Sounds like Lenovo’s PR department should hire at least one individual familiar with linux internals.
Buy a refurbished business laptop. You pay the same or less than you’d pay for a brand new Best Buy consumer laptop, but you get a far better build quality/reliability/repairability/upgradability, and it will not be locked to Windows. Considering how slowly CPUs have been improving for the past several years, you won’t take much of a hit on performance, either.
I will again plug these guys http://interconnection.org/
And they do have an online store now. bah they have gone back to an ebay store.
edit again… they just have it not so obvious.
Meh. Whatever is locked eventually gets unlocked one way or another, on principle if nothing else.
Aren’t there things like Wubi which allow Linux to be loaded effortlessly from the Windows bootloader?
But will it actually work? I had a refurbished consumer laptop.
It was certified compatible with Ubuntu. It was not entirely compatible with Ubuntu. It had no touchpad drivers, instead using a hack that treated the Alps Glidepoint touchpad as a PS/2 mouse, and my hand passing over it as I tried to type as a deliberate series of clicks, moves, double-clicks, etc. It might have worked for some people wo can use two hands at once. It also had a new keyboard, and once that broke, I wasn’t able to get replacement keys for the right design.
That is exactly what I do. Can recommend it to everyone. (Add an SSD, maybe some extra RAM).
Only issue so far is the thing these machines last a long long time (on Linux), so it’s a stretch before a new shiny one.
Pshaw! If it’s not a Kaypro, then step off with your beige-y carpal-tunnel no-locking keyboard married blahmachine.
EDIT: Comes with a “big 10"” floppy, FTW.

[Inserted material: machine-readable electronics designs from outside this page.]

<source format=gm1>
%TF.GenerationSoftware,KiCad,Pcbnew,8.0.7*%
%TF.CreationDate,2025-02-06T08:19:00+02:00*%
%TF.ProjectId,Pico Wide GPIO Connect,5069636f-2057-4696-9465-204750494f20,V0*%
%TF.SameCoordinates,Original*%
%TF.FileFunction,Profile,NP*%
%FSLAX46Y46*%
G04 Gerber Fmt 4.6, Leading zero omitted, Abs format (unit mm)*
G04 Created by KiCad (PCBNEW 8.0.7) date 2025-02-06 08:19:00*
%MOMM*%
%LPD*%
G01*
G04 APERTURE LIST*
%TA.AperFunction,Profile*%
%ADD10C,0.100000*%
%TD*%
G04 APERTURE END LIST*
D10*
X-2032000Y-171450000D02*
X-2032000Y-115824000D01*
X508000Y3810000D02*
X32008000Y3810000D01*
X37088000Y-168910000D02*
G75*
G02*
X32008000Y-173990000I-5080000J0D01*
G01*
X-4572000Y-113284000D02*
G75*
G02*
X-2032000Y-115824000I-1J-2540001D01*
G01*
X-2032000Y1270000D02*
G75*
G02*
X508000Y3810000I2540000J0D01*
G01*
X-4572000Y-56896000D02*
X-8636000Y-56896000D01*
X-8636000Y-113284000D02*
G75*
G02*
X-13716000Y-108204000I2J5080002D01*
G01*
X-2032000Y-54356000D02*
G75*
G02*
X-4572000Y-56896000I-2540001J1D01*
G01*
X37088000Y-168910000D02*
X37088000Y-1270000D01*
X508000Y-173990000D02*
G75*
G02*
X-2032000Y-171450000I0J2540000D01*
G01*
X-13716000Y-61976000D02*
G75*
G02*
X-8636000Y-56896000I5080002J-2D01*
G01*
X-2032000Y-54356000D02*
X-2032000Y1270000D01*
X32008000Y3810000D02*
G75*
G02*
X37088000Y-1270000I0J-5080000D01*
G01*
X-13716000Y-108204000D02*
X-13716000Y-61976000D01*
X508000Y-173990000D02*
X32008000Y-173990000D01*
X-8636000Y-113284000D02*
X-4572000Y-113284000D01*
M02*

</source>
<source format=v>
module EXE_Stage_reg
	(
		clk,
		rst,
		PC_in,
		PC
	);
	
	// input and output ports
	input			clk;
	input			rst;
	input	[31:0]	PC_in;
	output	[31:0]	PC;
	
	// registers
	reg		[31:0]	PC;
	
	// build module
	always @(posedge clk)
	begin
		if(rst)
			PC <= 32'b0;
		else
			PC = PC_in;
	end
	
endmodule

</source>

don’t you have specialised Linux shops? Tuxedo (German only) sells imo nice and fine laptops. while they only offer pre-installed *buntu the hardware is completely Linux-compatible and runs other distributions fine. not even that expensive, they can use the purchase power and base models of the corporate mothership.
A corporate laptop is far more likely to have linux drivers than a consumer laptop. In any event, as with any laptop purchase where you plan to run linux, you need to do your research and pick your model carefully to ensure it has drivers for everything.

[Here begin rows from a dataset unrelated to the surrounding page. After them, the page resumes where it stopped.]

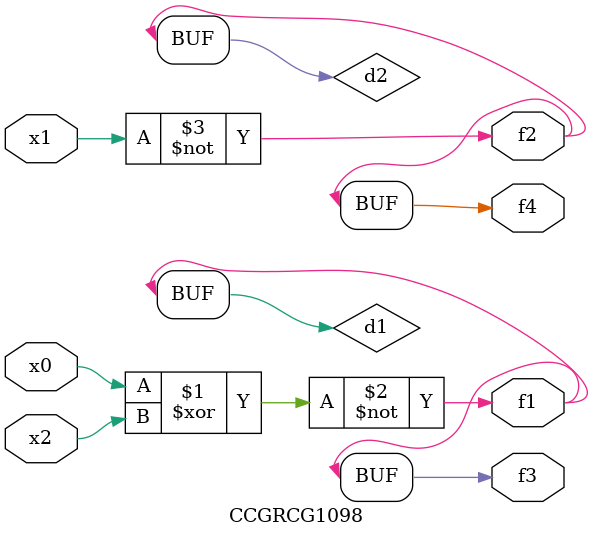
<source format=v>
module CCGRCG1098(
	input x0, x1, x2,
	output f1, f2, f3, f4
);

	wire d1, d2, d3;

	xnor (d1, x0, x2);
	nand (d2, x1);
	nor (d3, x1, x2);
	assign f1 = d1;
	assign f2 = d2;
	assign f3 = d1;
	assign f4 = d2;
endmodule

</source>
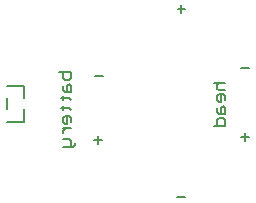
<source format=gbo>
G04*
G04 #@! TF.GenerationSoftware,Altium Limited,Altium Designer,21.7.2 (23)*
G04*
G04 Layer_Color=32896*
%FSLAX25Y25*%
%MOIN*%
G70*
G04*
G04 #@! TF.SameCoordinates,2E91784B-995A-45F4-8D6C-50379365C1DD*
G04*
G04*
G04 #@! TF.FilePolarity,Positive*
G04*
G01*
G75*
%ADD12C,0.00600*%
%ADD13C,0.00591*%
D12*
X334441Y311709D02*
X340159D01*
Y307647D02*
Y311709D01*
X334441Y299691D02*
X340159D01*
Y303753D01*
X334441Y303907D02*
Y307493D01*
D13*
X351862Y316109D02*
X355798D01*
Y314142D01*
X355142Y313486D01*
X354486D01*
X353830D01*
X353174Y314142D01*
Y316109D01*
Y311518D02*
Y310206D01*
X353830Y309550D01*
X355798D01*
Y311518D01*
X355142Y312174D01*
X354486Y311518D01*
Y309550D01*
X352518Y307582D02*
X353174D01*
Y308238D01*
Y306926D01*
Y307582D01*
X355142D01*
X355798Y306926D01*
X352518Y304302D02*
X353174D01*
Y304958D01*
Y303646D01*
Y304302D01*
X355142D01*
X355798Y303646D01*
Y299711D02*
Y301023D01*
X355142Y301678D01*
X353830D01*
X353174Y301023D01*
Y299711D01*
X353830Y299055D01*
X354486D01*
Y301678D01*
X353174Y297743D02*
X355798D01*
X354486D01*
X353830Y297087D01*
X353174Y296431D01*
Y295775D01*
Y293807D02*
X355142D01*
X355798Y293151D01*
Y291183D01*
X356453D01*
X357109Y291839D01*
Y292495D01*
X355798Y291183D02*
X353174D01*
X403274Y312709D02*
X407209D01*
X405242D01*
X404586Y312053D01*
Y310742D01*
X405242Y310086D01*
X407209D01*
Y306806D02*
Y308118D01*
X406554Y308774D01*
X405242D01*
X404586Y308118D01*
Y306806D01*
X405242Y306150D01*
X405898D01*
Y308774D01*
X404586Y304182D02*
Y302870D01*
X405242Y302214D01*
X407209D01*
Y304182D01*
X406554Y304838D01*
X405898Y304182D01*
Y302214D01*
X403274Y298278D02*
X407209D01*
Y300246D01*
X406554Y300902D01*
X405242D01*
X404586Y300246D01*
Y298278D01*
X363891Y314891D02*
X366514D01*
X363491Y293602D02*
X366114D01*
X364802Y294914D02*
Y292290D01*
X391191Y274490D02*
X393814D01*
X412391Y294702D02*
X415014D01*
X413702Y296014D02*
Y293390D01*
X412491Y317590D02*
X415114D01*
X391290Y337102D02*
X393914D01*
X392602Y338414D02*
Y335790D01*
M02*

</source>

i thought that was supposed to have a metal bar as a handle so you could carry it around. my parent’s one did : )
I sure hope you get some sort of full-screen lens overlay for the barrel distortion. It would look all wrong if the display were flat. Maybe one of those stick-on lenses people put on the back windows of vans? Like this, but viewed from the other side:
The handle is on the back.
At the time I was able to travel to Micro Center, but they didn’t sell Linux. I was picking up my Toshiba after repairs, confirmed that it had not been repaired, and got a trade-in.
I don’t know where to find the info I need, especially the info I don’t know I need.
Which is what drove me back to an Apple computer and OS X. I had assumed that computer screens would be designed to look at, but some manufacturers, such as Toshiba, and Лос, and now tablet manufacturers, make theirs too bright to look at, even at their minimum brightness settings. Of course with Apple building ipads and removing usb ports, I can’t assume their newer hardware is accessible, or their next set will be accessible if something happens to my current machine. As it is, I have to install special scrolling software, and haven’t been able to disable the built-in animation and flashing cursors.
Have you looked into adhesive neutral density films? They’re generally intended for dimming windows but might work on device screens.
Mine started to clear up six months after I retired.